The Proposition is available from the Criterion Collection on DVD, Blu-Ray, Amazon Video On Demand, and Netflix (via disc and streaming).

4 Responses to “Review: The Proposition”

  1. Was not a big fan of this movie. Saw it in the theaters and the pace seemed very slow to me.

    That being said this movie has a very good atmosphere. I felt the dirt and heat of the Australian outback. Also, the incredible amounts of flies on people kinda grossed me out. And John Hurt was awesome.

    I did think The Road was an amazing movie that should have been at least nominated for some awards last year.

  2. I encourage you to give it another shot; you may enjoy the movie more a second time. I’ve seen it four times now, and I’m convinced it’s one of the most economical screen stories I’ve seen — much more than you might think at first glance (hence the bit where I say “though it may fool you in a few scenes”…).

    I’ll readily admit I love glacially-paced movies (I considered Walkabout as a follow-up to this film, but thought maybe I should take it easy on everybody’s brains for a week, including my own). But I’ve never thought The Proposition was one of them.

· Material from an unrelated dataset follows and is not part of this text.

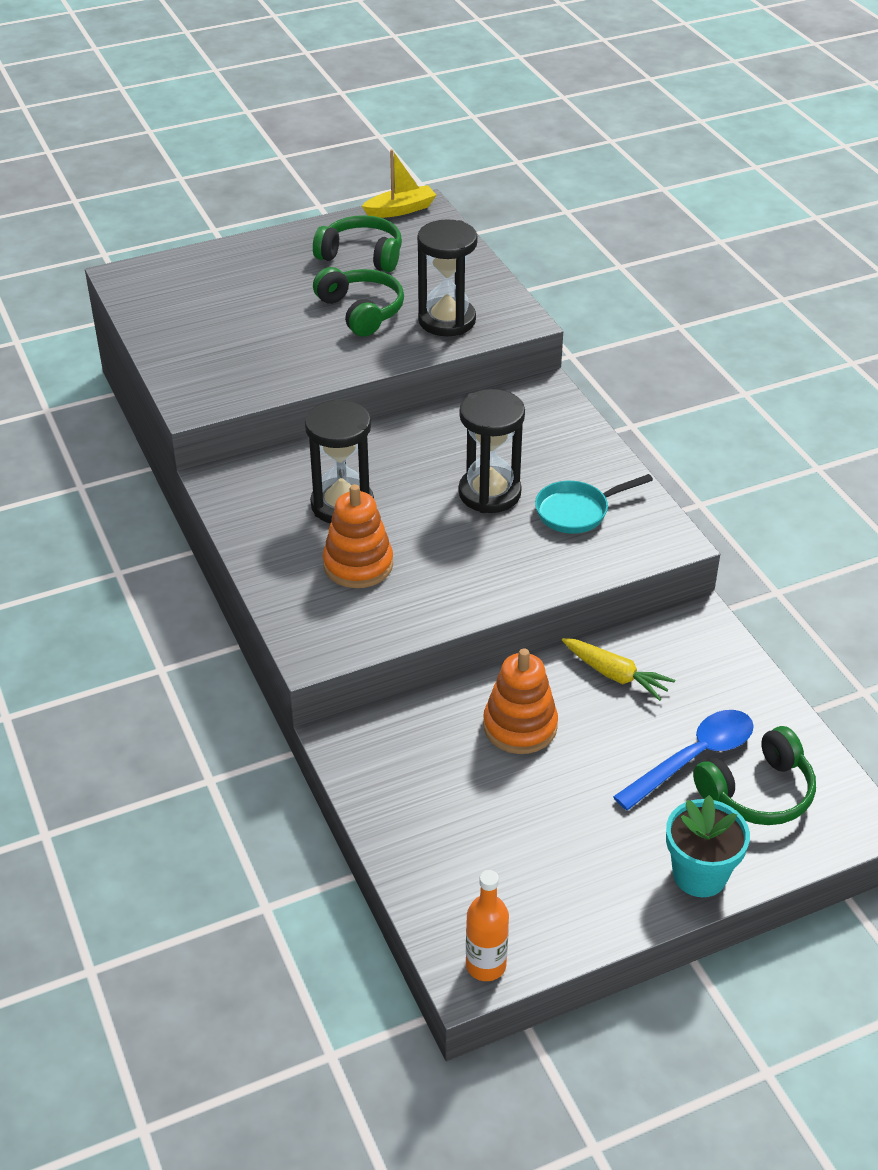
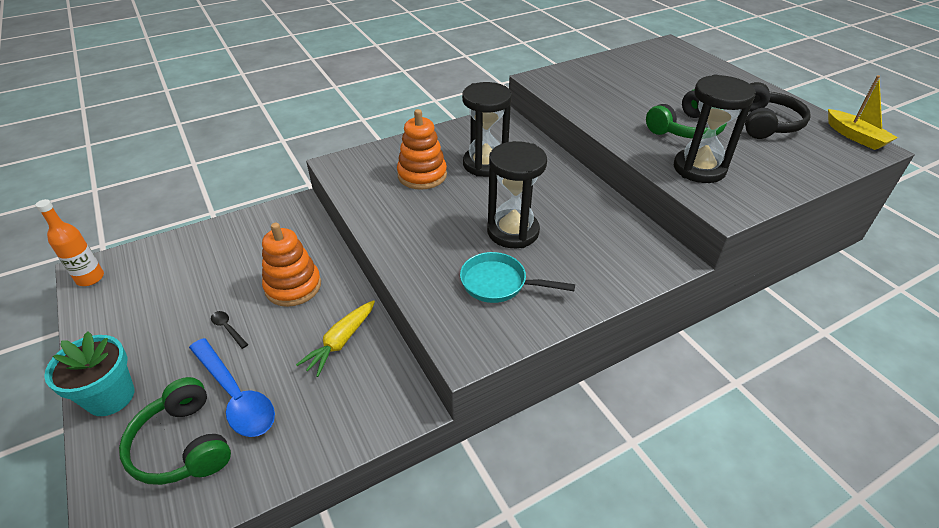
camera: 85 degrees right, 0 degrees up
green headphones [313,215,402,272] -> black headphones [745,82,811,139]
turquoise pan [535,474,653,534] -> turquoise pan turned 45 degrees counterclockwise [460,252,575,303]
none -> black spoon [211,311,248,349]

  3. I will give it another shot in the future based off of how much I loved ‘The Road’. It might have just caught me on an off night. I hated Re-Animator the first time I saw it, now think its an amazing flick.

  4. Anonymous says:

    This movie definitely left an impact on me. The way the story unfolds is just tragically brilliant and it couldn’t have been done better. The tension in each and every scene, not to mention the score and cinematography deserve a lot of praise. This film didn’t even receive a limited distribution release in the US.